- Text shown
For example, your firm was unable to provide the FDA investigator with the DMR for the Rabbit device that includes or refers to the locations of the device specifications, production process specifications, quality assurance procedures, packaging and labeling specifications, and installation, maintenance, and servicing procedures and methods.
Given the serious nature of the violations of the Act, the Cougar wheelchair, the Panther wheelchair, the Cheetah wheelchair, the Flamingo wheelchair, the Stingray mechanical chair, the Tiger 2000 mechanical chair, the Serval mechanical chair, the Wombat chair, the Nandu chair, the Swan bath chair, the Manatee bath chair, the Rabbit mobile standing frame, the Buffalo standing frame, the Gazelle standing frame, and the Toucan standing frame manufactured by your firm are subject to refusal of admission under section 801(a) of the Act, 21 U.S.C. § 381(a), in that they appear to be adulterated. As a result, FDA is taking steps to refuse entry of these devices into the United States, known as “detention without physical examination,” until these violations are corrected. In order to remove the devices from detention, your firm should provide a written response to this Warning Letter as described below and correct the violations described in this letter. We will notify you if your firm’s response appears to be adequate, and we may need to re-inspect your firm’s facility to verify that the appropriate corrections and/or corrective actions have been made.
Also, U.S. federal agencies may be advised of the issuance of Warning Letters about devices so that they may take this information into account when considering the award of contracts. Additionally, premarket approval applications for Class III devices to which the Quality System regulation deviations are reasonably related will not be approved until the violations have been corrected. Requests for Certificates to Foreign Governments will not be granted until the violations related to the subject devices have been corrected.

- Data extracts
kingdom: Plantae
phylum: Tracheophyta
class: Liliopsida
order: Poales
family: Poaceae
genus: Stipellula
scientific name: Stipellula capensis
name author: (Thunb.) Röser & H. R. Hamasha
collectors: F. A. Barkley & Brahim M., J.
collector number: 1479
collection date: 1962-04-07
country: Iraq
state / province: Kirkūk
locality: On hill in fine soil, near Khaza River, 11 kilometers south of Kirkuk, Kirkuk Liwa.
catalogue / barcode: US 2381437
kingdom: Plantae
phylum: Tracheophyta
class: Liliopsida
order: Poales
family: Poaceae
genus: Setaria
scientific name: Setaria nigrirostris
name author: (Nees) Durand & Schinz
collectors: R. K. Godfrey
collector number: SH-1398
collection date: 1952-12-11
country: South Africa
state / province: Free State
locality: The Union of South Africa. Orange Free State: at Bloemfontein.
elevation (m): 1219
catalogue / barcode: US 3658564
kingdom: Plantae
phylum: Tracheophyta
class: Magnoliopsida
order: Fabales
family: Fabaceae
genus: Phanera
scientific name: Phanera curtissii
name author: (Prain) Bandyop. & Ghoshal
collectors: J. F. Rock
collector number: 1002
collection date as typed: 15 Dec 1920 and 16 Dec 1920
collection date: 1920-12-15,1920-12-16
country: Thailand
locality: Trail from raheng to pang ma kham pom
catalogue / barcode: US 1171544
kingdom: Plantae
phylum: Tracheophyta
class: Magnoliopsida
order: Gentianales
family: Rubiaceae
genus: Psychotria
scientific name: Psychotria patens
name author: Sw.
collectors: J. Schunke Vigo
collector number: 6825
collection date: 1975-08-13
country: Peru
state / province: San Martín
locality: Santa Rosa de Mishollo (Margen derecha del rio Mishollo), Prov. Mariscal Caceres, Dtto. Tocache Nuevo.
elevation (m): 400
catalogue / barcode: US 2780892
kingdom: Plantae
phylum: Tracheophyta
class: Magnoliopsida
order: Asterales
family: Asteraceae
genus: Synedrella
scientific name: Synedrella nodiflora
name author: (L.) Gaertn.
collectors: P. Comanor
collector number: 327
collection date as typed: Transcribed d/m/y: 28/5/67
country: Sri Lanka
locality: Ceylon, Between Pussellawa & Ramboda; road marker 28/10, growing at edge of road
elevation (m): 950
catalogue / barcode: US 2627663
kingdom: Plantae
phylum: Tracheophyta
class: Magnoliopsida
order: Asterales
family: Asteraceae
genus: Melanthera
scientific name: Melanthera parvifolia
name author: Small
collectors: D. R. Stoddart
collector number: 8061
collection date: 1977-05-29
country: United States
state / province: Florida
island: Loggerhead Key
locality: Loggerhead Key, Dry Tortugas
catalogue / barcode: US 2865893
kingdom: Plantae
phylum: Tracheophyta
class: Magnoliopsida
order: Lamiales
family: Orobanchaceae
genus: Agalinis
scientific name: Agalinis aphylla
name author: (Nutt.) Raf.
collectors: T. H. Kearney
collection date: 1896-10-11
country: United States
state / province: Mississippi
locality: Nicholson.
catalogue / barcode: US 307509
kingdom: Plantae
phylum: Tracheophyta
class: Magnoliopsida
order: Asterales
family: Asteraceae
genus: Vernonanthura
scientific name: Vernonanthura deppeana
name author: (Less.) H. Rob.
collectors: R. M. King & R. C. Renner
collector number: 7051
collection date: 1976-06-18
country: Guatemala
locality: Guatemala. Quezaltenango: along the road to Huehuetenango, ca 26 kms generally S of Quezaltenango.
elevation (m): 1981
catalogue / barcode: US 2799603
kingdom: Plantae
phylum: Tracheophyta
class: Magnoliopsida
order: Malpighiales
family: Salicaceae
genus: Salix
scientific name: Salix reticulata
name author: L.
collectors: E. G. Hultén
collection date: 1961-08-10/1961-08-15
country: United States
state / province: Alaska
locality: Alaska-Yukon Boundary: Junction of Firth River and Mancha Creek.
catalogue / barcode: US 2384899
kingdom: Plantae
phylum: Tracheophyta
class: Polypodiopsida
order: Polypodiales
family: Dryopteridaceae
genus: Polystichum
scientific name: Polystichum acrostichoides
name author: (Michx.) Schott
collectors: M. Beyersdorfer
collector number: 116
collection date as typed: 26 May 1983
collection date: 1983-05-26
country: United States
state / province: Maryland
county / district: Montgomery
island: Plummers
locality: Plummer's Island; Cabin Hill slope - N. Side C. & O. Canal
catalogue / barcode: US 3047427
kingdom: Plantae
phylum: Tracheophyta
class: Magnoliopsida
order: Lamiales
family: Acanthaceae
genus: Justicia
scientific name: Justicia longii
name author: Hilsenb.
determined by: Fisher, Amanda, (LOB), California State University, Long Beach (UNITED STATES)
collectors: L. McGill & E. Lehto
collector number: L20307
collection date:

- Work to complete
(1) List every device that the FDA warning letter calls a wheelchair.
(2) Resume the FDA warning letter, picking up after its last sentence.
The items have no connection to the FDA warning letter.

- Answers to the exercises
(1)
Cougar wheelchair
Panther wheelchair
Cheetah wheelchair
Flamingo wheelchair

(2)
Please notify this office in writing within fifteen business days from the date you receive this letter of the specific steps your firm has taken to correct the noted violations, including an explanation of how your firm plans to prevent these violations, or similar violations, from occurring again. Include documentation of the corrections and/or corrective actions (including any systemic corrective actions) that your firm has taken. If your firm’s planned corrections and/or corrective actions will occur over time, please include a timetable for implementation of those activities. If corrections and/or corrective actions cannot be completed within fifteen business days, state the reason for the delay and the time within which these activities will be completed. Please provide a translation of documentation not in English to facilitate our review.
Your firm’s response should be sent to: Food and Drug Administration, Center for Devices and Radiological Health, Office of Compliance, Field Operations Branch, White Oak Building 66, Rm 2622, 10903 New Hampshire Ave., Silver Spring, MD 20993. Refer to CMS case #412111 when replying. If you have any questions about the contents of this letter, please contact: Matthew Krueger at 301-796-5585 or by fax at 301-847-8128.
Finally, you should know that this letter is not intended to be an all-inclusive list of the violations at your firm’s facility. It is your firm’s responsibility to ensure compliance with applicable laws and regulations administered by FDA. The specific violations noted in this letter and in the Inspectional Observations, FDA 483, issued at the close of the inspection may be symptomatic of serious problems in your firm’s manufacturing and quality management systems. Your firm should investigate and determine the causes of the violations, and take prompt actions to correct the violations and bring the products into compliance.